In der Reihe der großen Jubilare dieses Jahres wird einer meistens übersehen. Warum der Lyriker, Dramatiker und Intellektuelle Friedrich Hebbel nicht vergessen werden darf.

          Ein Lehrjunge in Hamburg“, notiert Friedrich Hebbel im Mai 1839 in sein Tagebuch, „träumt, er werde auf dem Wege nach Bergedorf ermordet, und erzählt seinem Meister den Traum. ,Sonderbar ist es‘, sagt dieser, ,dass du eben heute mit Geld nach Bergedorf musst.‘“ Der Junge ängstigt sich furchtbar und bittet auf dem unheimlichen Weg einen Dorfschulzen, ihm jemanden zur Begleitung mitzugeben, der gibt ihm seinen Knecht, dem erzählt der Junge unterwegs von seinem Traum - „und der Knecht ermordet ihn“.

          Unter allen deutschen Schriftstellern des neunzehnten Jahrhunderts war Friedrich Hebbel vielleicht der ungemütlichste, schonungsloseste. Seine Trauerspiele hat man „Menschenfallen“ genannt, seine Gedichte streben Illusionslosigkeit in allen menschlichen Beziehungen an: „,Du höhnst mich noch? Ich schlag dich, Hund!‘“ geht ein Balladendialog zwischen Vater und Sohn, „,Schlag zu, mir tut’s nicht weh! / ,Ich trete dich!‘ Das ist gesund! / Juchhe! Juchhe! Juchhe!“ Wie es den Individuen in der Welt ergehe, schrieb Hebbel einmal, sei gleichgültig, für das Unglück, das sie erlitten, bedürfe es keiner Entschuldigung, so wenig wie es Trost für die gibt, die als Gute leiden. In diesem Bewusstsein der Trostlosigkeit fand er sich in seiner Zeit isoliert: „Wenn ist das deutscheste aller deutschen Worte.“

          In seinem Tagebuch, das er von 1835, als er zweiundzwanzig war, bis zu seinem Tod 1863 führt, hält er diese Gleichgültigkeit und dass keine Hoffnung ist, sondern allenfalls ab und an ein Aufatmen, immer wieder in solchen Moritaten wie der vom Bergedorfer Knaben fest. Und in Anekdoten, die wie Brühwürfel für künftige Novellen oder Dramen wirken. 1848 beispielsweise, der Kriminalroman ist noch nicht erfunden, diese: „Einer wird ermordet. Er lebt noch, wie man ihn findet, er sagt aus, daß er den Mörder gekannt, will ihn aber nicht nennen, weil er nicht will, daß seinetwegen jemand sterben soll. Das wird anders ausgelegt nach seinem Tode, man glaubt, es sei einer seiner Freunde pp gewesen, Nebenumstände häufen sich und ein Unschuldiger muß sterben.“ Aus den wenigsten dieser Kürzestgeschichten hat Hebbel selbst längere gemacht. Seine Tagebücher sind ein wahres Rezeptbuch für Schriftsteller, die unter Stoffmangel leiden.

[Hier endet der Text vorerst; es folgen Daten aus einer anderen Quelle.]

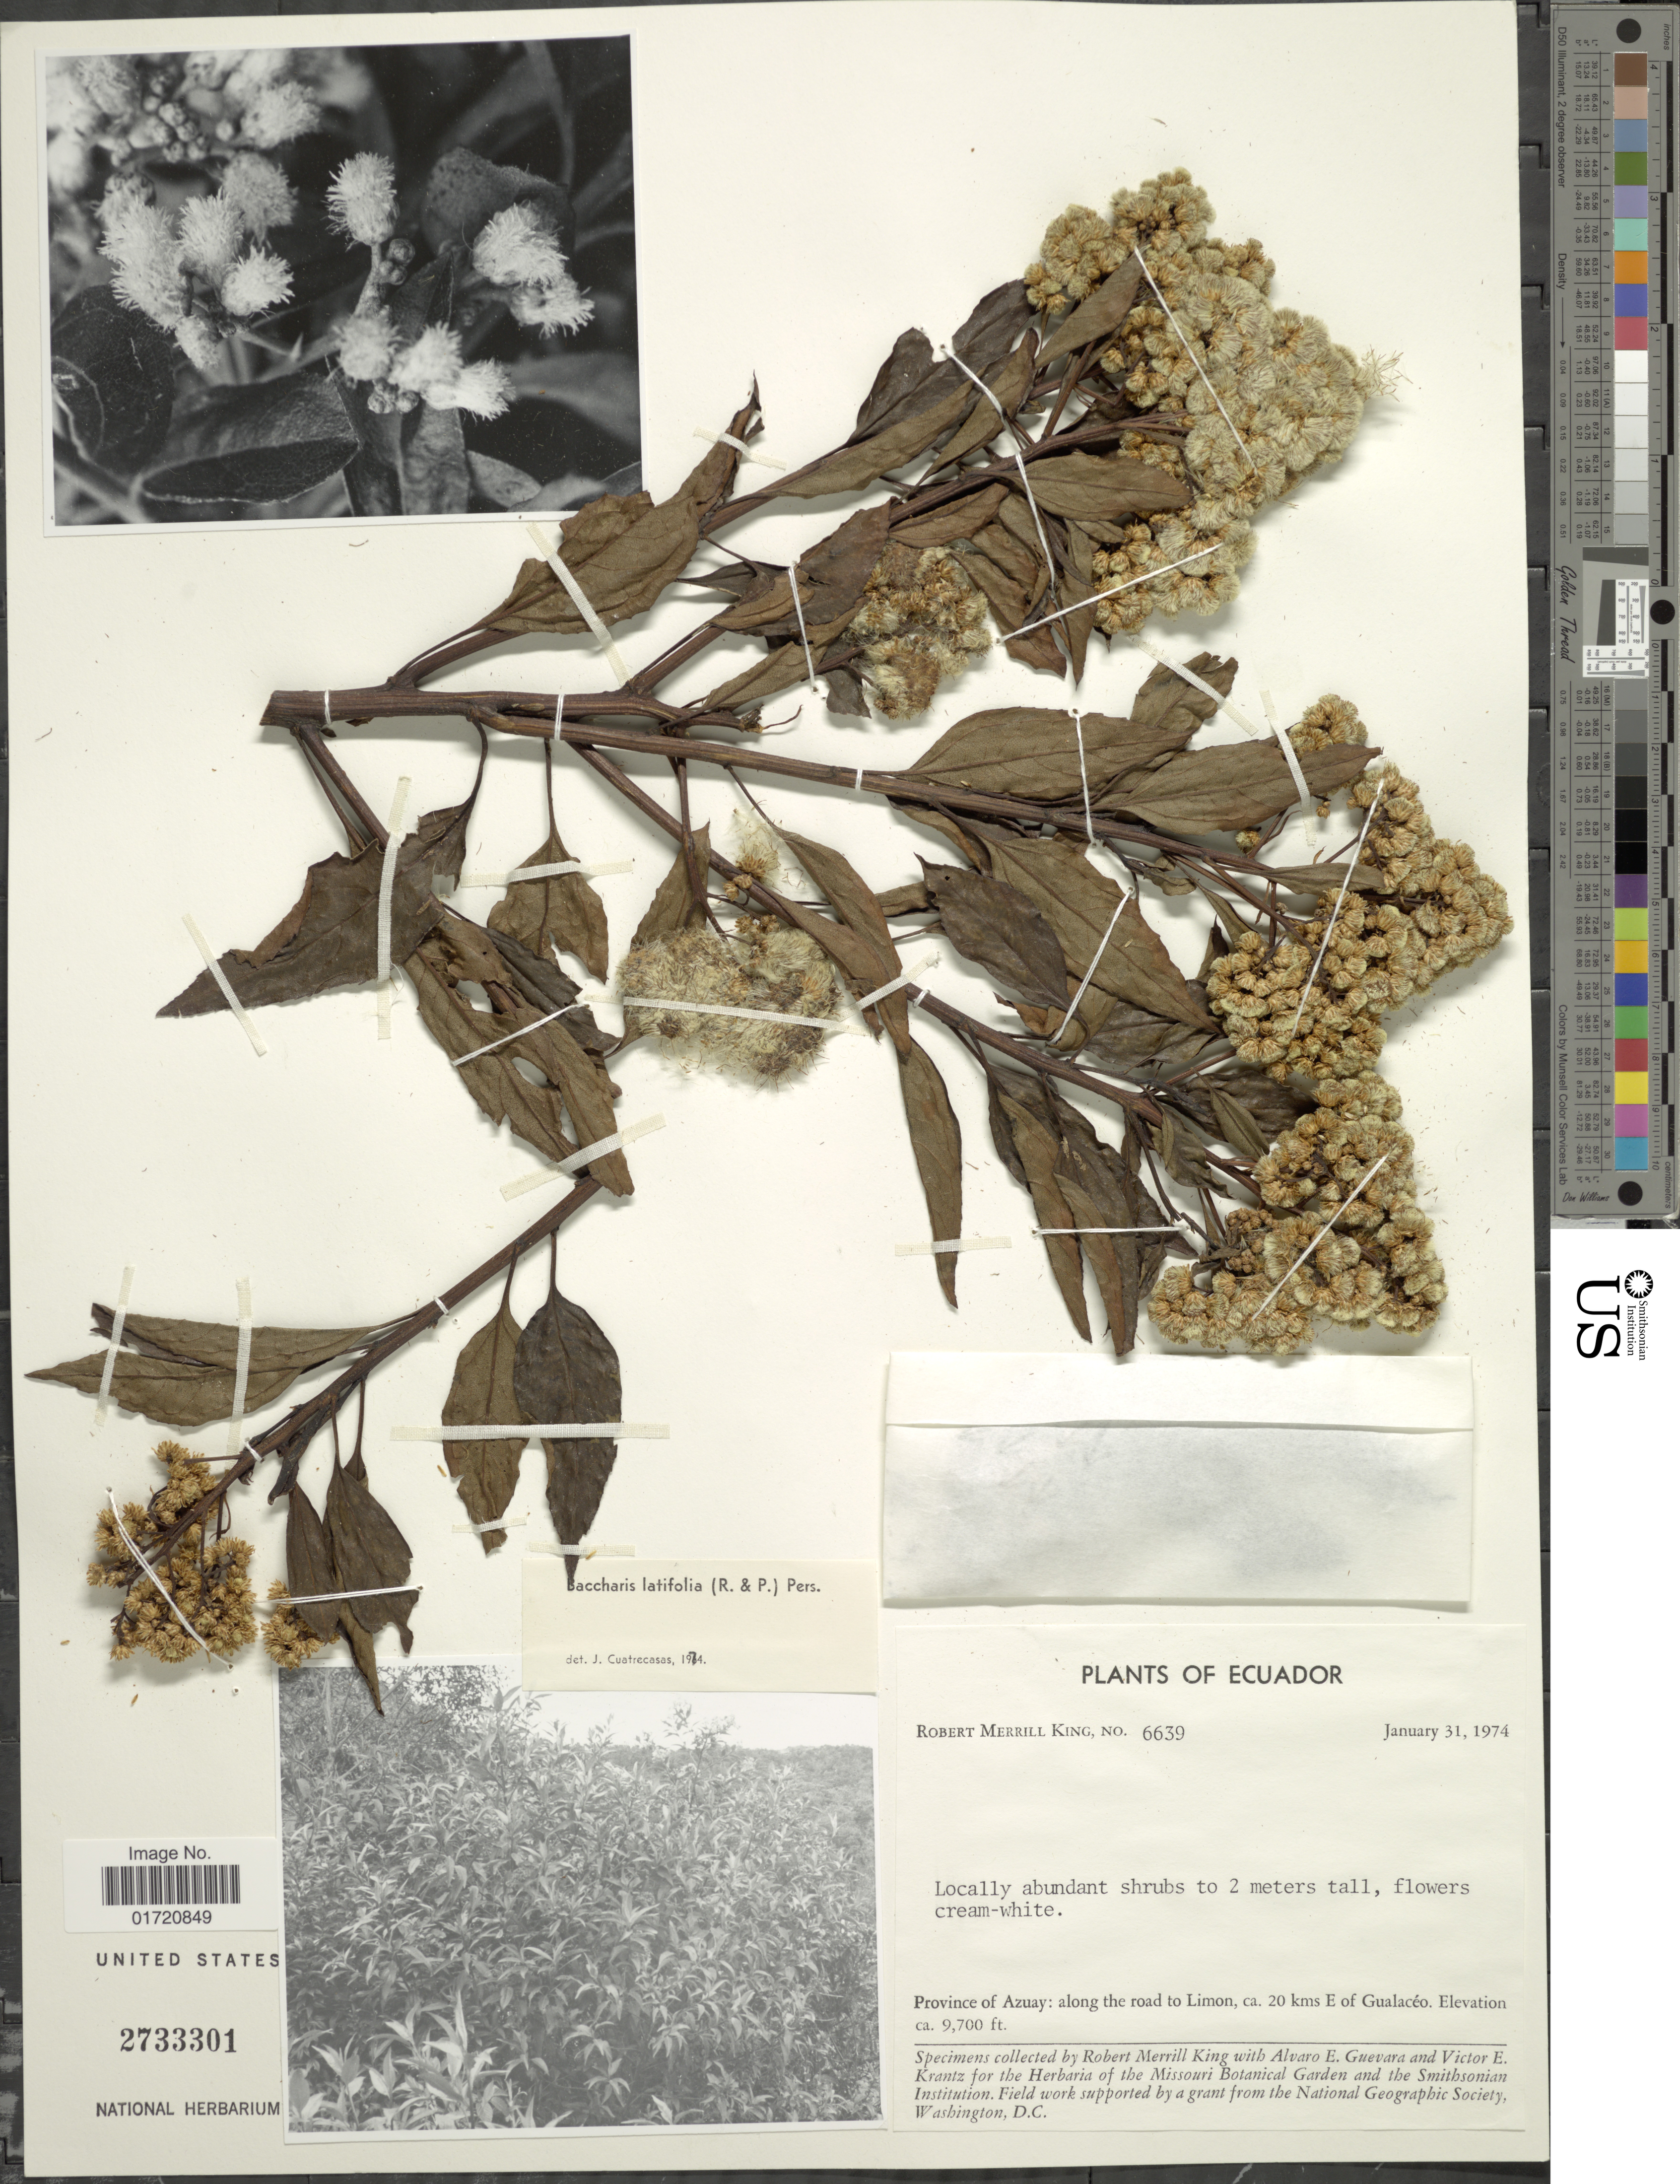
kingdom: Plantae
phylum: Tracheophyta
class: Magnoliopsida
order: Asterales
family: Asteraceae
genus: Baccharis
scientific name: Baccharis latifolia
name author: (Ruiz & Pav.) Pers.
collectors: R. M. King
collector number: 6639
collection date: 1974-01-31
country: Ecuador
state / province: Azuay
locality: Along the road to Limon, ca 20 kms E of Gualaco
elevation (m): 2957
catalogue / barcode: US 2733301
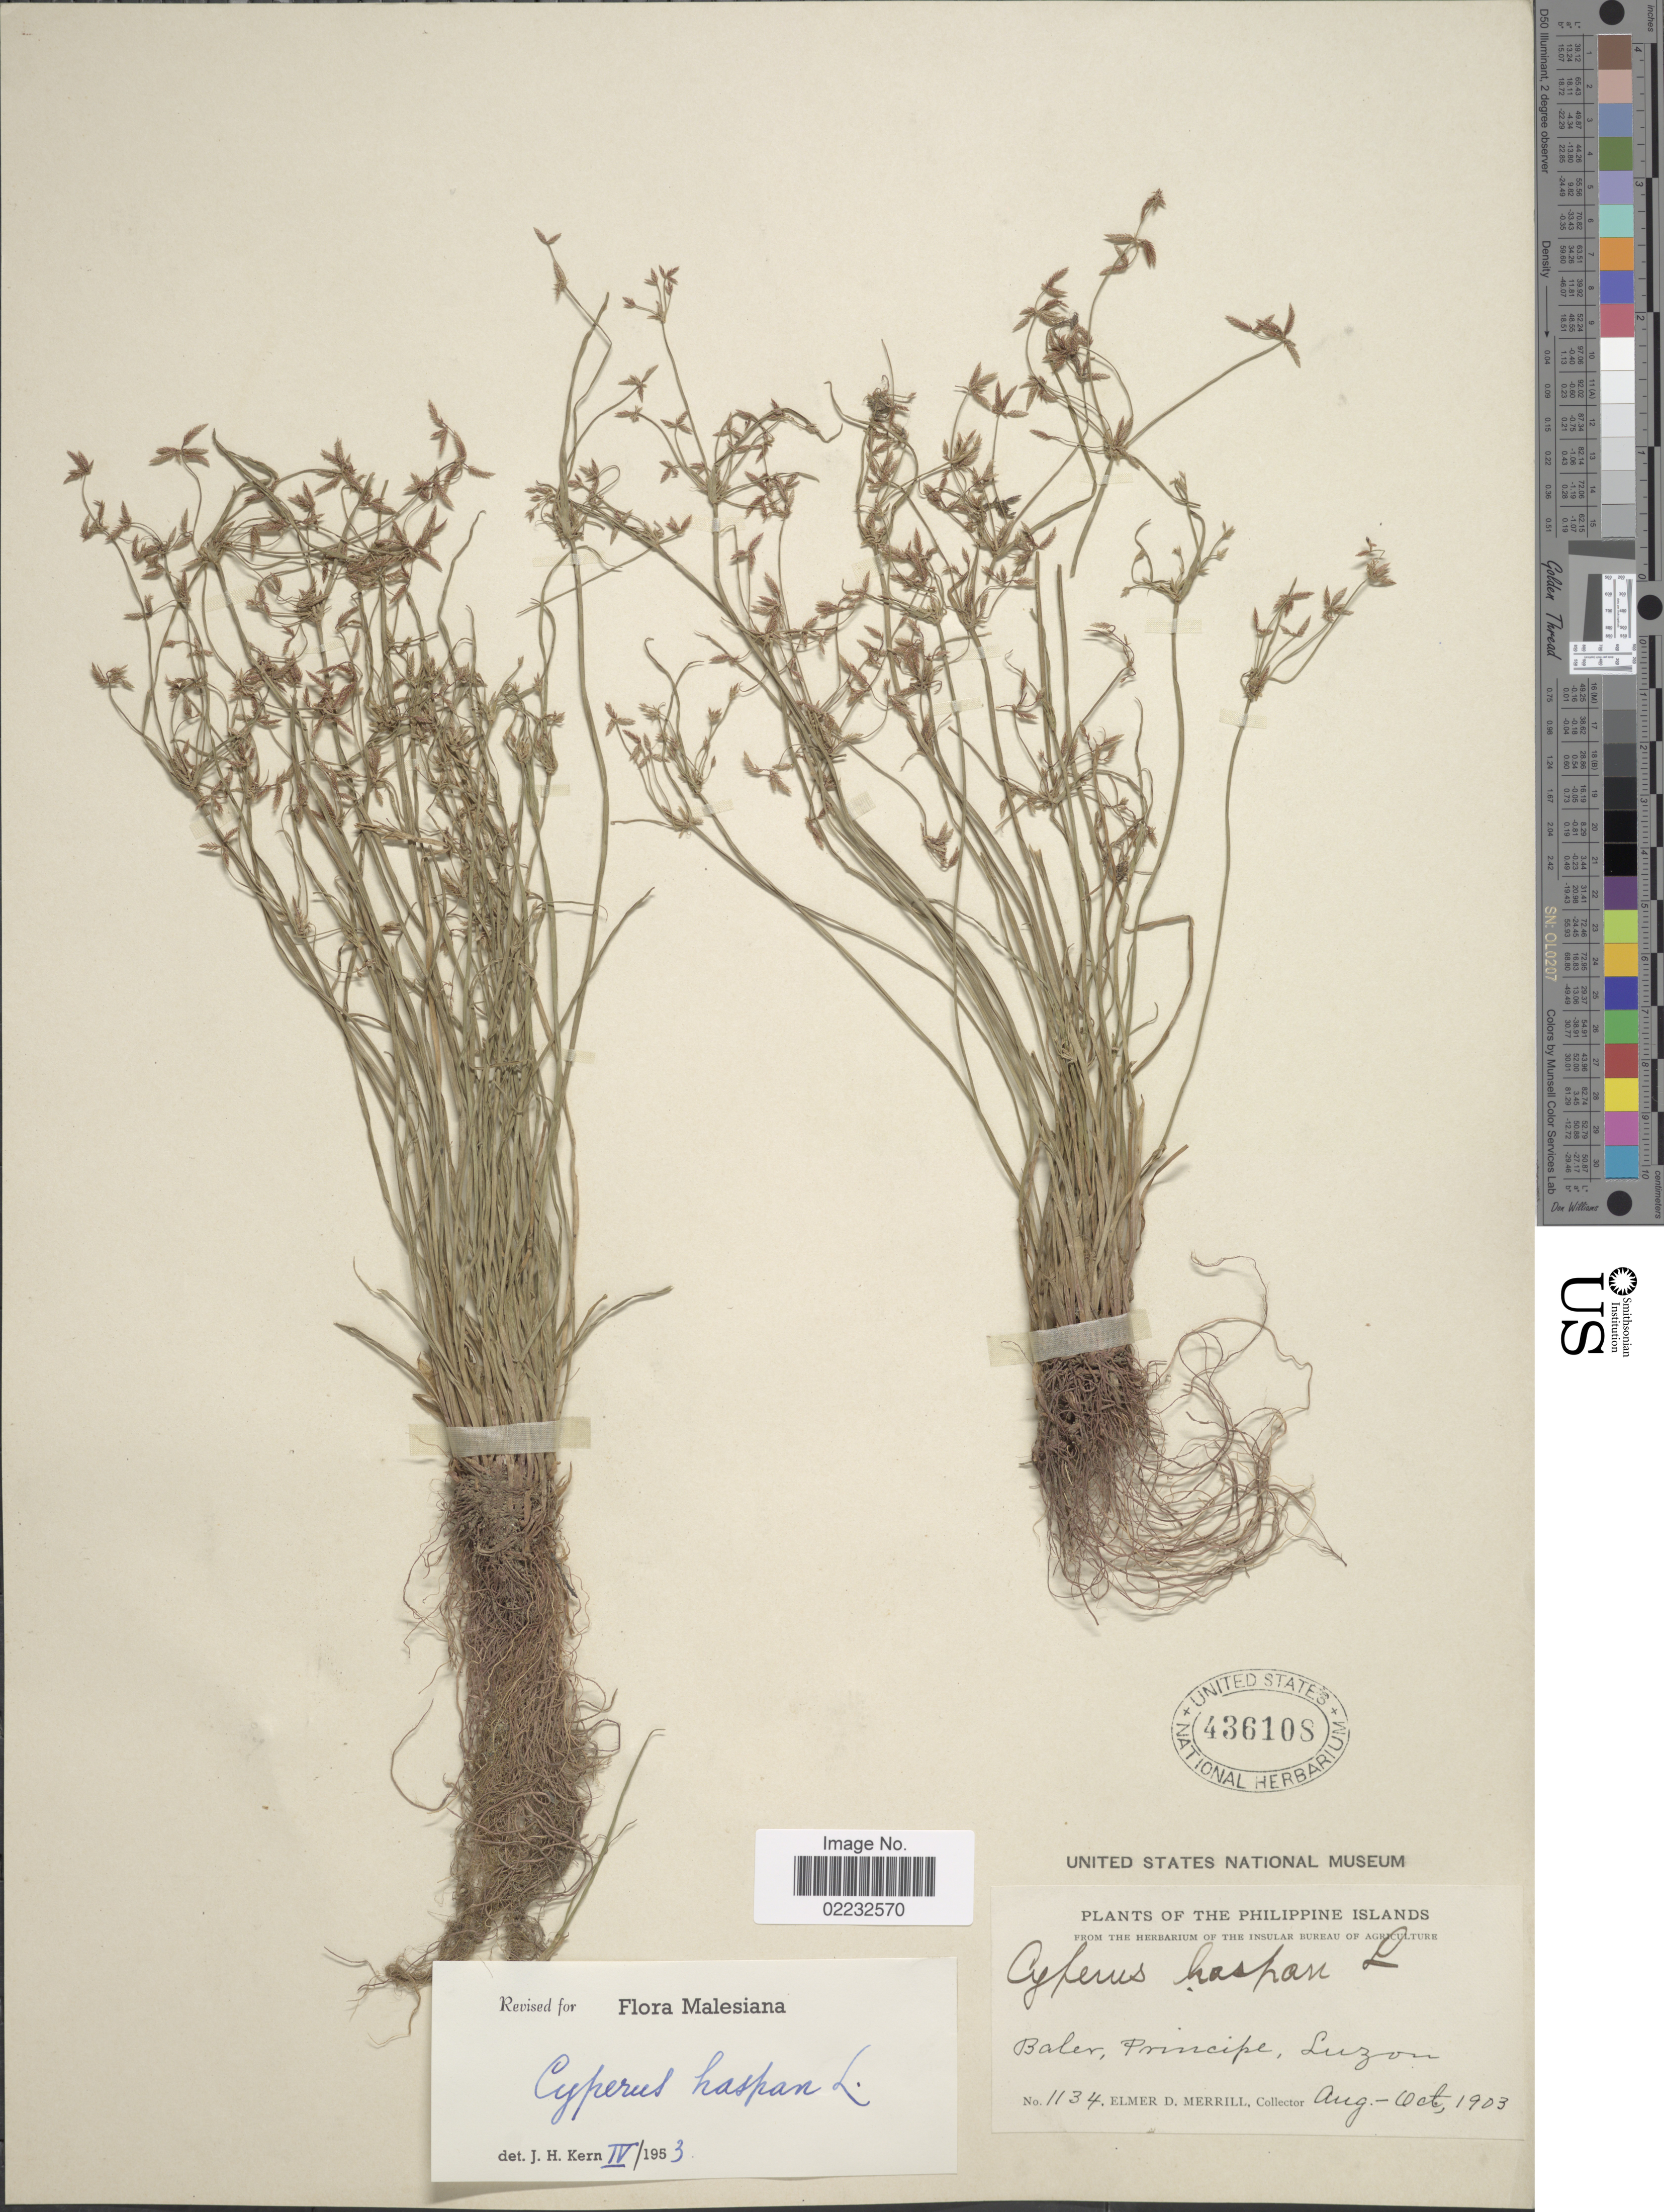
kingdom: Plantae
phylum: Tracheophyta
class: Liliopsida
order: Poales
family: Cyperaceae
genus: Cyperus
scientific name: Cyperus haspan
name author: L.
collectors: E. D. Merrill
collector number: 1134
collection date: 1903-08/1903-10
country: Philippines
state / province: Central Luzon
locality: Baler, Principe, Luzon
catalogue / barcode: US 436108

          Aus einer Aufführung von Hebbels „Die Nibelungen“ im Deutschen Theater Berlin (2010)

          Genauer: Sie könnten es sein. Denn Hebbel ist fast vergessen. 1813 geboren wie Büchner, Kierkegaard, Verdi und Wagner, hat er in diesem Jubiläumsjahr keine einzige Biographie erhalten. Und das, obwohl die einzige ausführliche von seinem Freund Emil Kuh schon 1877 vorgelegt wurde und seitdem fast nichts mehr kam. Der Kreis seiner Bewunderer ist sehr überschaubar, nicht nur, weil Bewunderung so ziemlich die unangemessenste Haltung gegenüber einem Autor ist, mit dem verglichen Schopenhauer heiter wirkt. Die kritische Edition von Hebbels Tagebüchern konnte, dem Vernehmen nach, nicht abgeschlossen werden, weil die Deutsche Forschungsgemeinschaft den Druckkostenzuschuss (noch) nicht bewilligt hat. An den Theatern werden manchmal noch die „Nibelungen“ oder die Triebtragödie „Judith“ aufgeführt. Aber auch die Zeit, in der in den Gymnasien an „Maria Magdalena“, dem ersten deutschen Stück mit einem Personal aus Tischlern, Kassierern und Sekretären, brav die Gattungsgrenze des bürgerlichen Trauerspiels abgeschritten wurde, ist lange vorbei. Es blieb kein farbiger Mythos an diesem Schriftsteller haften, der es schon zu Lebzeiten niemandem recht machen wollte.